▶ _PASSAGE_
The last century has been called the century of the gene. It began with the rediscovery of the Augustinian monk Gregor Mendel's laws of genetic inheritance, and culminated with the partial sequencing of the human genome in 2001.

In 100 years the gene emerged from being a mere hypothesis, to being a material object, known to be on chromosomes in every cell of the human body.

Everything today seems to have a genetic explanation. If we believe what we read and hear in the media, we would think that there was a gene for being left-handed, a gene for believing in God, and a gene for risk taking, a gene for homosexuality ... the list goes on.

While genes may play a role in a number of these characteristics and behaviours, it is misleading to think that "having a gene" for these things means a person is destined to act in a particular way. For most conditions we also need an environment that triggers these genes to act in a way that displays the specific behaviour.

New Zealand researchers have recently ventured into the controversial area of genetics and behaviour with their latest research on New Zealand Maori.

At the 11th International Congress on Human Genetics in Australia this week, Rod Lea, a researcher based at ESR in Wellington, investigated what has been dubbed the "warrior gene".

Lea and his team discovered a repeat sequence on the X chromosome (previously linked to risk taking and aggressive behaviour) is found in greater numbers in the Maori male population compared to Caucasian males. Is this significant medically, socially, or politically, or is it merely a great "sound-bite"? What sense can the general public make of this discovery, reported as the "warrior gene"?

One of the reported implications is that risk taking and aggressiveness leads to higher rates of gambling, criminality and other antisocial behaviours.

First we need to put this in context. Even if we should discover a genetic fingerprint that suggests some people will be more prone to exhibit antisocial behaviours, this does not mean they are destined to do so.

The "warrior gene" is actually a sequence in the repeating letters of our DNA that, with the right environmental triggers, may result in some unwanted behaviours. It is by no means a foregone conclusion.

To simplify it more, consider basic chemistry at school, where we learned water is made up of the building blocks of two hydrogen molecules and one oxygen molecule.

▶ _EXTRACTED ENTRIES_
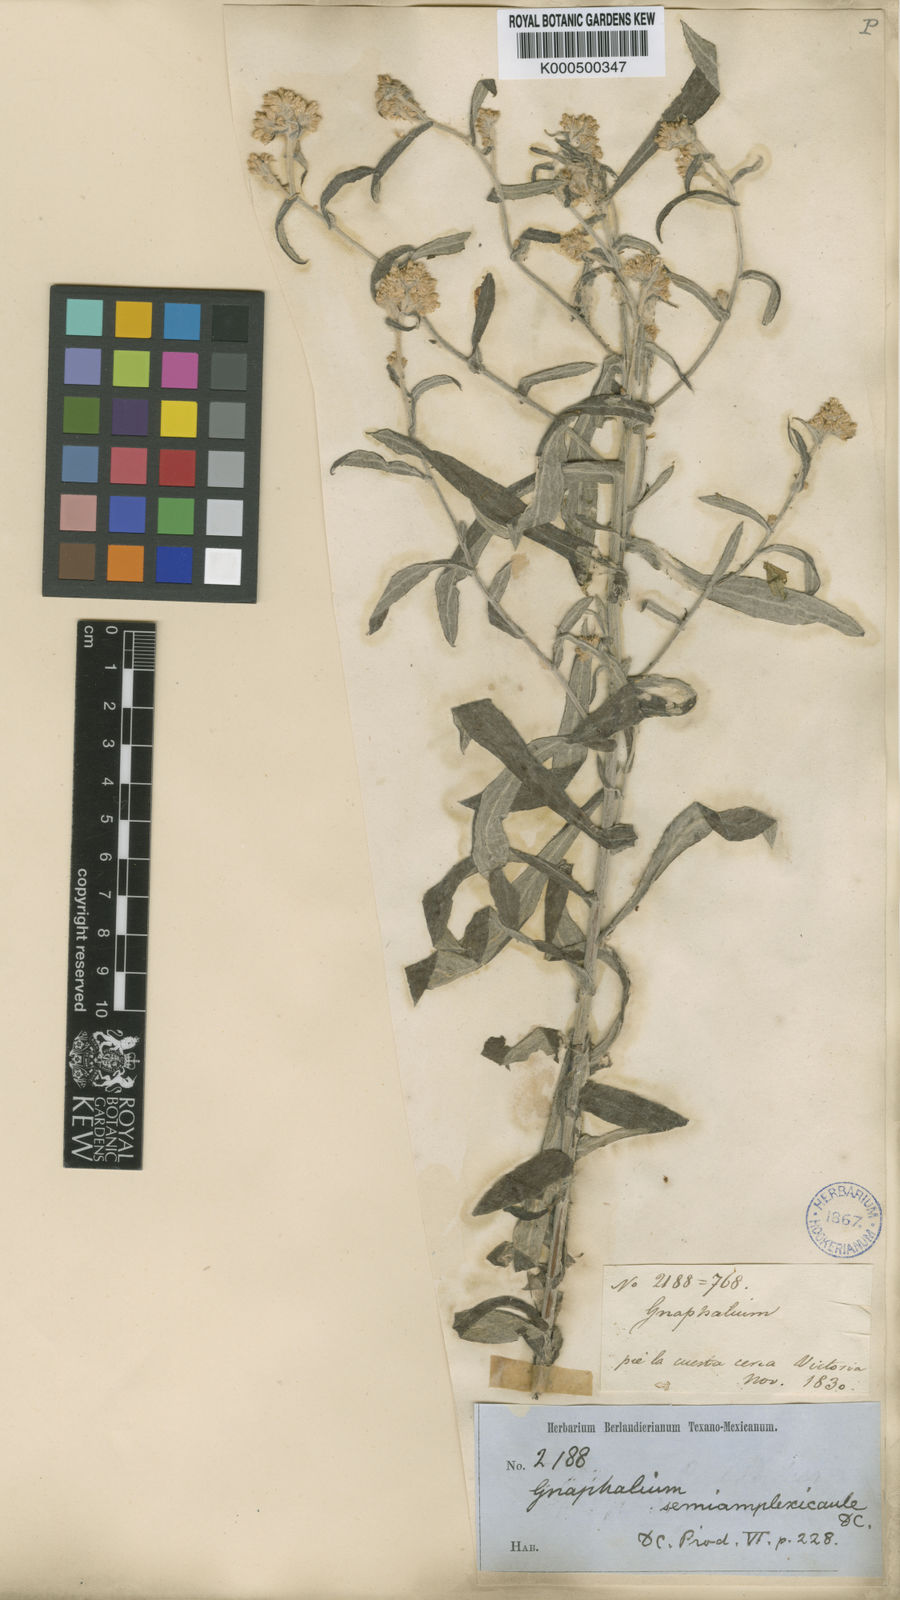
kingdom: Plantae
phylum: Tracheophyta
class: Magnoliopsida
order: Asterales
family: Asteraceae
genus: Pseudognaphalium
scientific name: Pseudognaphalium semiamplexicaule
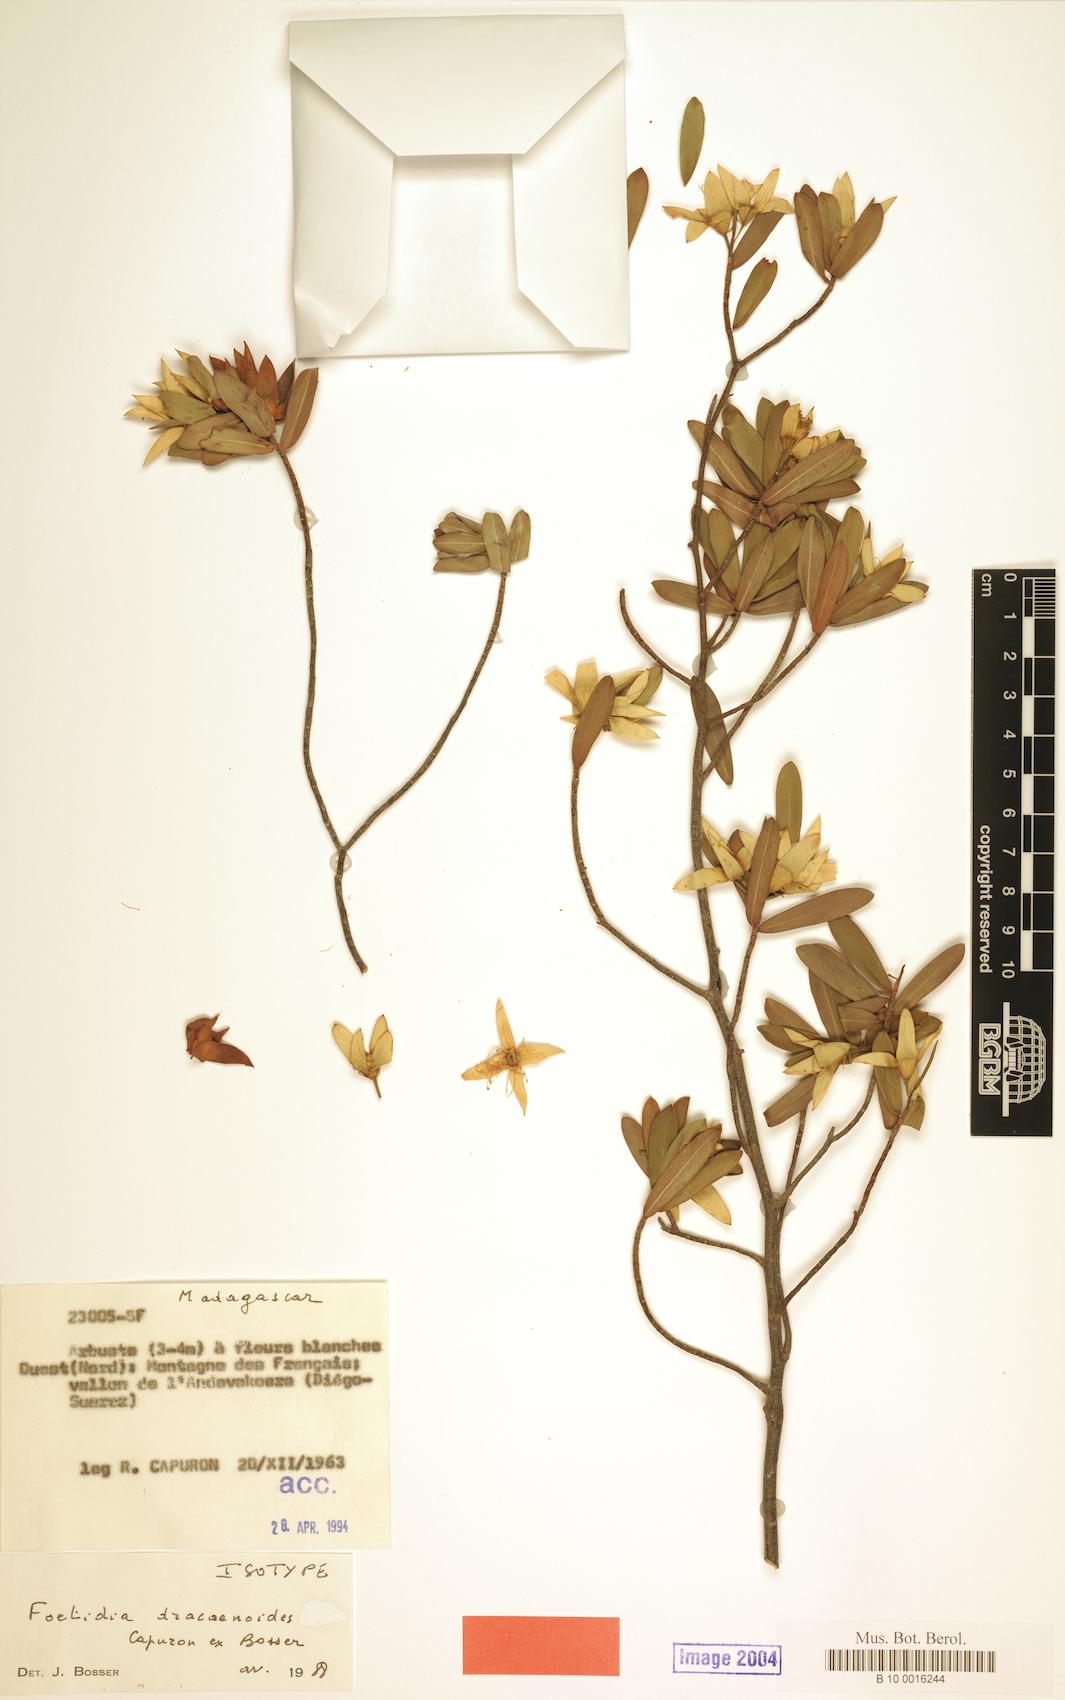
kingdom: Plantae
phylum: Tracheophyta
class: Magnoliopsida
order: Ericales
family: Lecythidaceae
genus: Foetidia
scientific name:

▶ _EXERCISE REQUIREMENTS_
**A)** Rewrite the warrior gene article from the words "One of the reported" through "destined to do so.", replacing "context" with "perspective". Begin at the words that have "One of the reported" and stop after "destined to do so.".
**B)** According to the warrior gene article, on which chromosome did Lea and his team find the repeat sequence?
**C)** Pick up the warrior gene article after its last sentence and keep writing.
The records come from a separate source.

▶ _RESPONSES TO THE TASKS_
**A)**
One of the reported implications is that risk taking and aggressiveness leads to higher rates of gambling, criminality and other antisocial behaviours.

First we need to put this in perspective. Even if we should discover a genetic fingerprint that suggests some people will be more prone to exhibit antisocial behaviours, this does not mean they are destined to do so.

**B)** The X chromosome.

**C)**
If we put this molecule in low temperatures we get ice, if we put if in high temperatures we get gas or steam. This tells us that the same molecular structure can be either water or a gas or a solid. Unless we know something about the environment in which the molecule is placed, we do not know if we should put on our ice-skates or a swimsuit.

Genes are a little like this. According to latest Ministry of Health statistics 1.2 per cent of the population are estimated to be problem gamblers, with Maori and Pacific people disproportionately affected.

Before we jump to accept a genetic causation consider the other important factor - almost two thirds of problem gamblers live in New Zealand's 40 per cent most socio-economically deprived areas.

Problem gambling is linked to lower socio-economic status.

Misinformation about genes and what they mean leads to discrimination. This is something New Zealand Maori and all New Zealanders have an interest in minimising, and it is no wonder that Maori leaders have reacted harshly to Lea's latest research.

In June, a joint study by the Ministry of Health, Massey University and University College London, published its findings on the impact of racial discrimination on the health of New Zealanders.

The research showed Maori, Asian and Pacific people were more likely to experience racial discrimination than New Zealand Europeans. Those who reported discrimination were more likely to report poorer health, lower physical and mental health, more cardiovascular disease, and higher rates of smoking than others. This was true even after correcting for socio-economic status.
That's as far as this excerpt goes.